The Business Council and the New York State Association of
Counties organized the rally as part of the Council’s
annual Small Business Day. The rally was interrupted by a
handful of protestors who chanted slogans and interrupted
speakers briefly. Later, about a dozen protestors opposed
to restraining growth in Medicaid spending picketed outside
the Small Business Day events.
“I hope you’re pumped. I hope you’re mad
as hell at what is going on in this state,” Chemung
County Executive Thomas Santulli, a leading proponent of Medicaid
relief, exhorted more than 400 Small Business Day participants.
Most visiting chamber executives and small business proprietors
were expected to spend part of the day meeting their legislators
to urge them to enact Medicaid reforms.
“I’m so sick of watching our young people leave.

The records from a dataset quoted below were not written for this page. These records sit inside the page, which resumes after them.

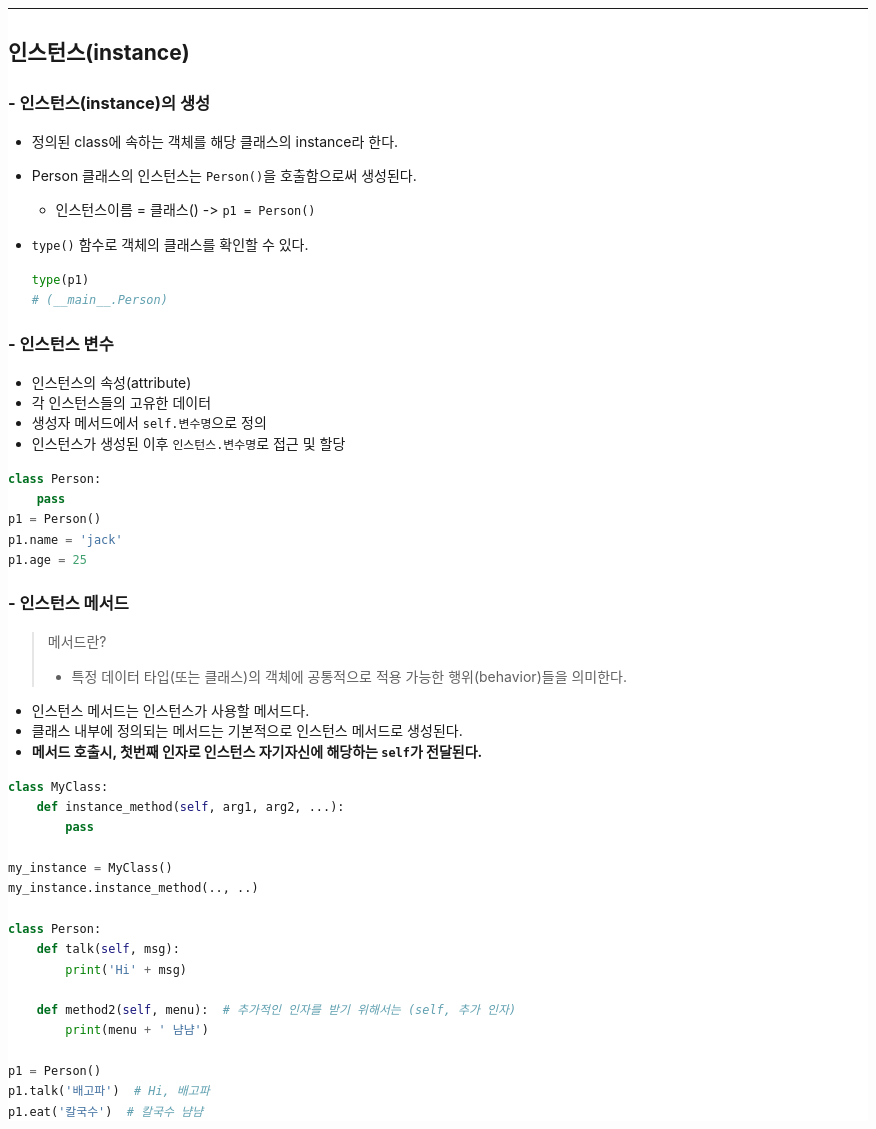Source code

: 
---

## 인스턴스(instance)

### - 인스턴스(instance)의 생성

- 정의된 class에 속하는 객체를 해당 클래스의 instance라 한다.

- Person 클래스의 인스턴스는 `Person()`을 호출함으로써 생성된다.

  - 인스턴스이름 = 클래스() -> `p1 = Person()`

- `type()` 함수로 객체의 클래스를 확인할 수 있다.

  ```python
  type(p1)
  # (__main__.Person)
  ```

### - 인스턴스 변수

- 인스턴스의 속성(attribute)
- 각 인스턴스들의 고유한 데이터
- 생성자 메서드에서 `self.변수명`으로 정의
- 인스턴스가 생성된 이후 `인스턴스.변수명`로 접근 및 할당 

```python
class Person:
	pass
p1 = Person()
p1.name = 'jack'
p1.age = 25
```



### - 인스턴스 메서드

> 메서드란?
>
> - 특정 데이터 타입(또는 클래스)의 객체에 공통적으로 적용 가능한 행위(behavior)들을 의미한다.

- 인스턴스 메서드는 인스턴스가 사용할 메서드다.
- 클래스 내부에 정의되는 메서드는 기본적으로 인스턴스 메서드로 생성된다.
- **메서드 호출시, 첫번째 인자로 인스턴스 자기자신에 해당하는 `self`가 전달된다.**

```python
class MyClass:
    def instance_method(self, arg1, arg2, ...):
        pass
   
my_instance = MyClass()
my_instance.instance_method(.., ..)

class Person:
    def talk(self, msg):
        print('Hi' + msg)

    def method2(self, menu):  # 추가적인 인자를 받기 위해서는 (self, 추가 인자)
        print(menu + ' 냠냠')
        
p1 = Person()
p1.talk('배고파')  # Hi, 배고파
p1.eat('칼국수')  # 칼국수 냠냠
```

I’m so sick of businesses not wanting to come here and
watching businesses leave. This state spends $43 billion on
Medicaid. Forty states don’t have individual budgets
that big,” he added.
Santulli reviewed high average property tax increases around
the state in recent years, and asked: “How are we going
to attract business with these large tax increases?”
Chuck Steiner, president and CEO of the Chamber of Commerce
of Schenectady County, said state lawmakers must “enact
policy changes with true Medicaid reforms that will give counties
and taxpayers relief while preserving essential health care
for poor.”
Tom Suozzi, Nassau County Executive and also an outspoken
advocate of Medicaid reforms, emphasized the effect Medicaid
spending has in worsening New York’s local tax burden.
“Local property taxes [in New York] are 72 percent
above the national average. The next highest state is 20 percent
above average,” Suozzi said.
The event was part of a continuing series of rallies in support
of Medicaid cost containment that the Council, NYSAC, the
New York Farm Bureau, and regional business groups have been
holding at various sites across New York State in February
and March.
New York’s Medicaid spending is the nation’s
highest by far on a per-capita basis, more than twice the
national average, and it is a key factor in keeping the state’s
combined tax burden the nation’s heaviest. In recent
years, skyrocketing Medicaid spending has put intense pressure
on county budgets and has prompted tax increases across the
state that have been several times the rate of inflation.